Both campuses will form a joint online campus for lectures, project work, and exchange.
Most projects will take place in Bremen, and one project in Cape Town.
Applications have closed.
Contact: Hilke Brockmann
There is currently a poor understanding of the links between wealth accumulation and social and environmental degradation, which is largely due to problems with data availability and quality.

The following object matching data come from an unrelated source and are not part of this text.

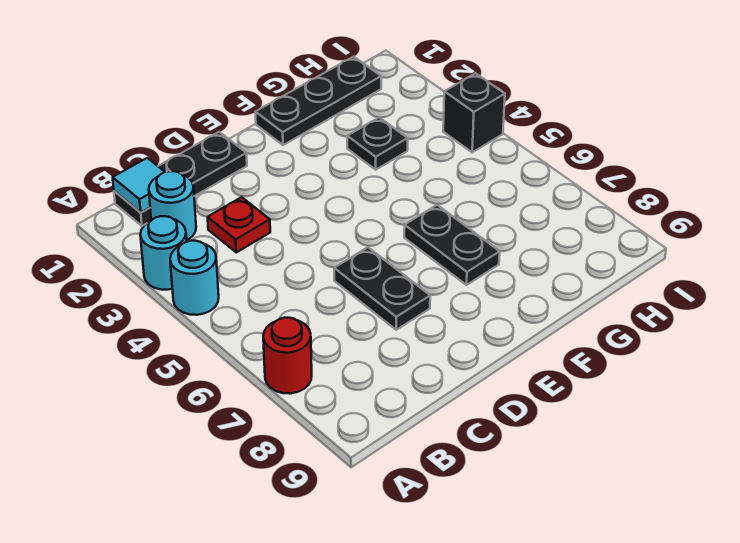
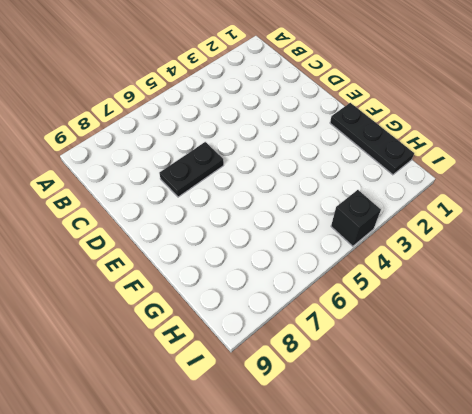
none -> cyan round brick A3 level 1
none -> cyan round brick A4 level 1
none -> red round brick A7 level 1

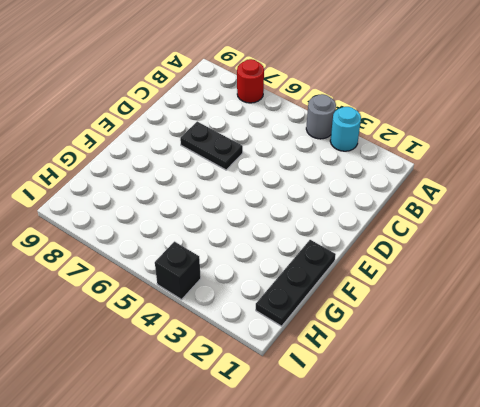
grey round brick A4 level 1 -> cyan round brick A4 level 1
none -> black plate B1:D1 level 1
none -> cyan round brick B2 level 1
none -> red plate C3 level 1

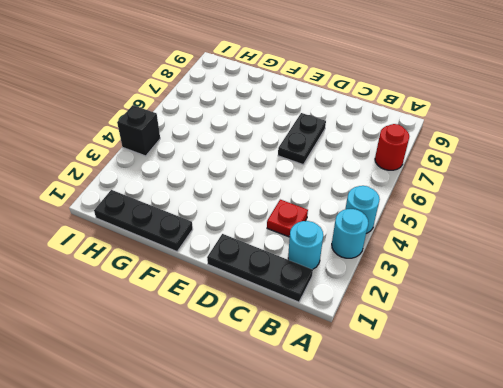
none -> black plate F6:F7 level 1
none -> black plate G3 level 1
none -> cyan tile B1 level 2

The Wealth Data Science Summer/Winter School (WeDSS) wants to track the digital footprints of the rich to document where, when, how, and why they produce and reproduce wealth. It will leverage the thick data trail left by the wealthy as avid consumers, travellers, and social media users; and test if digital data is a meaningful supplement to standard established data sources for wealth and inequality researchers. In the absence of expensive data infrastructure in poorer countries to track the concentration of (financial) wealth, digital data collected via multi-purpose information and communication technologies also may allow for a better comparison of wealth across developed and developing countries and across social groups.

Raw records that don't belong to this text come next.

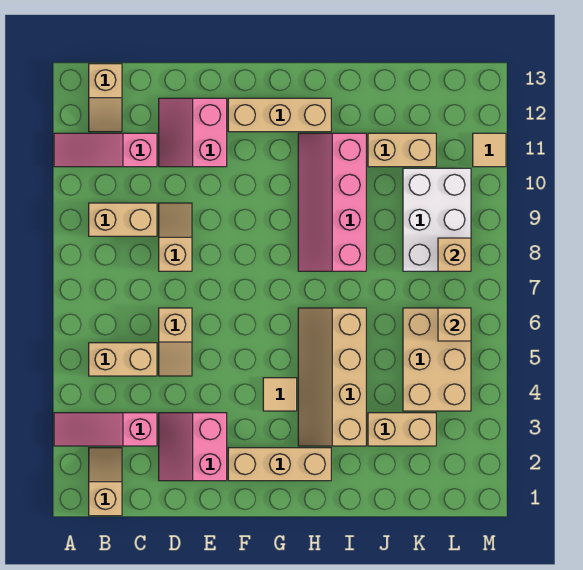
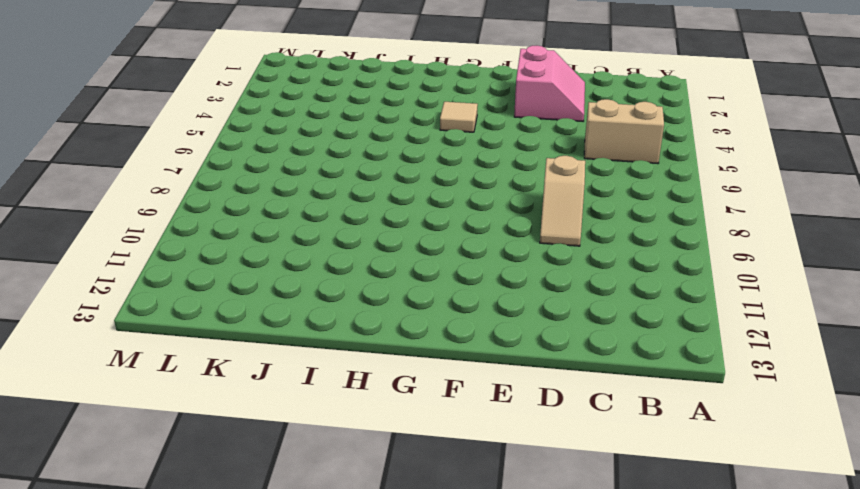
none -> pink slope A3:C3 level 1 top C
none -> pink slope A11:C11 level 1 top C
none -> tan slope B1:B2 level 1 top 1

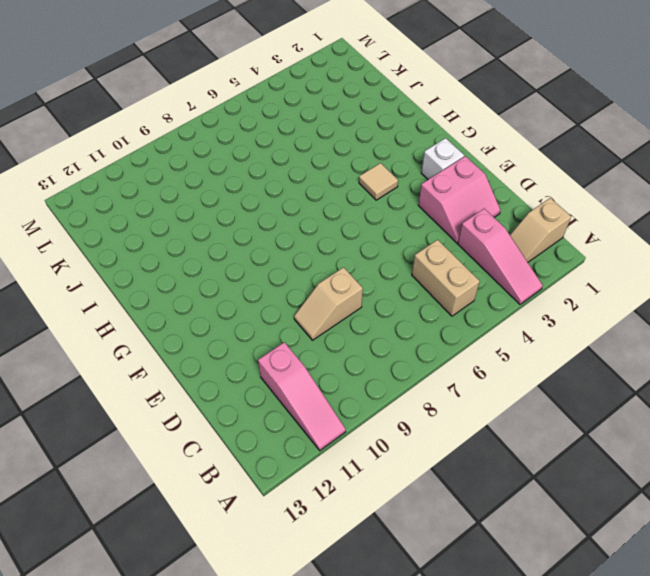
white brick F2 level 1 -> tan brick F2:H2 level 1
none -> tan brick B9:C9 level 1
none -> tan slope B12:B13 level 1 top 13
none -> tan slope D5:D6 level 1 top 6

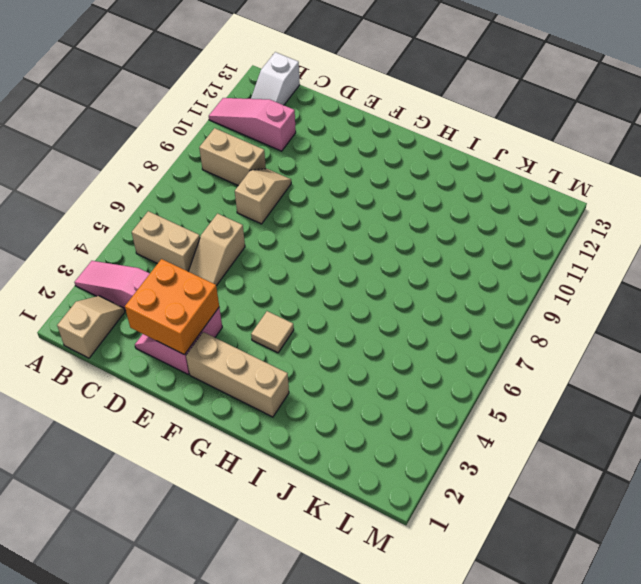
white slope B12:B13 level 1 top 13 -> tan slope B12:B13 level 1 top 13
orange brick D2:E3 level 2 -> none
none -> pink slope D11:E12 level 1 top E
none -> tan brick F12:H12 level 1
none -> tan slope H3:I6 level 1 top I

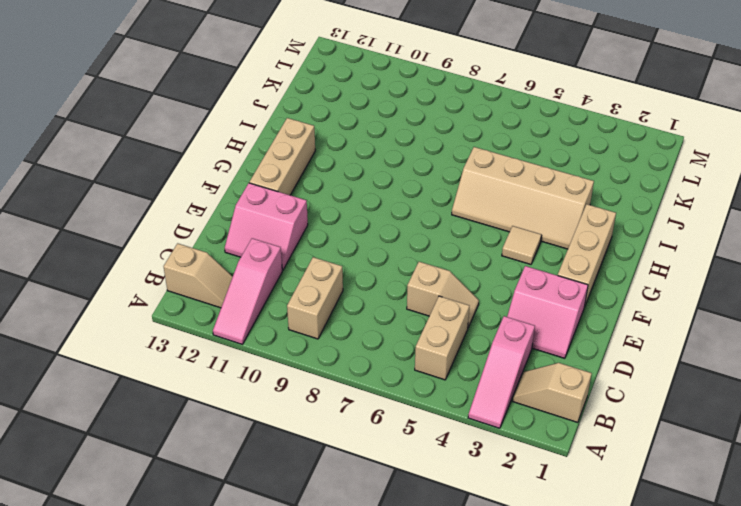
none -> tan slope D8:D9 level 1 top 8
none -> pink slope H8:I11 level 1 top I
none -> tan brick J3:K3 level 1

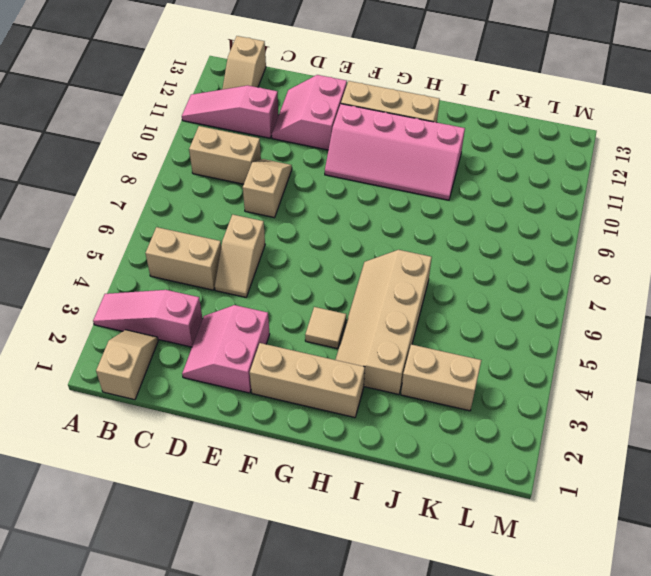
pink slope F10:I11 level 1 top 11 -> pink slope H8:I11 level 1 top I
none -> tan brick J11:K11 level 1
none -> tan brick K4:L6 level 1
none -> white brick K8:L10 level 1

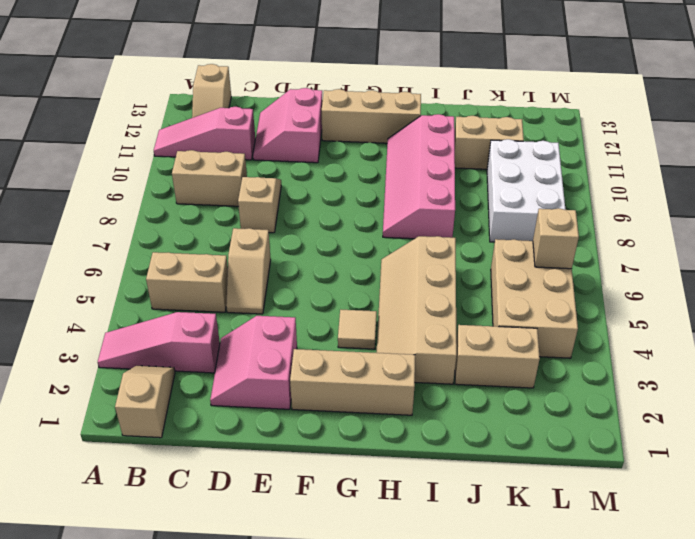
none -> tan tile M11 level 1
none -> tan brick L8 level 2

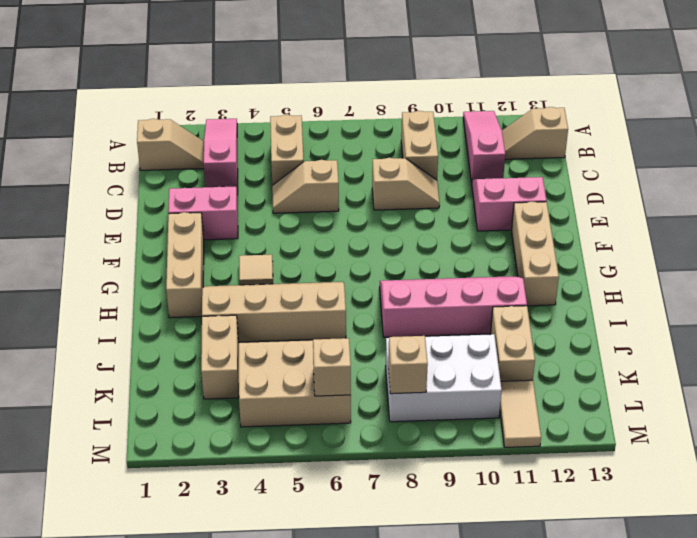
tan tile L11:M11 level 1 -> tan tile M11 level 1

The school has three substantive foci that contribute to a more profound understanding of the genesis of wealth:
- Mechanisms for the production of different wealth classes, e.g., innovation, property rights, norms.
- Mechanisms for the reproduction of wealth, e.g., families, geographies.
- Mechanisms for the redistribution of wealth, e.g. taxes, transfers, patronage.
ACEIR’s hub is the African host of the WeDSS, which is part of the Schools in Computational Social Science and Data Science of the University of Bremen’s International Graduate School of Social Sciences and other partners.
The Wealth Data Science Summer/Winter School is organised by Prof. Hilke Brockmann and Dr Jan Lorenz (Constructor University), and Prof. Murray Leibbrandt and Prof. Vimal Ranchhod (ACEIR and University of Cape Town).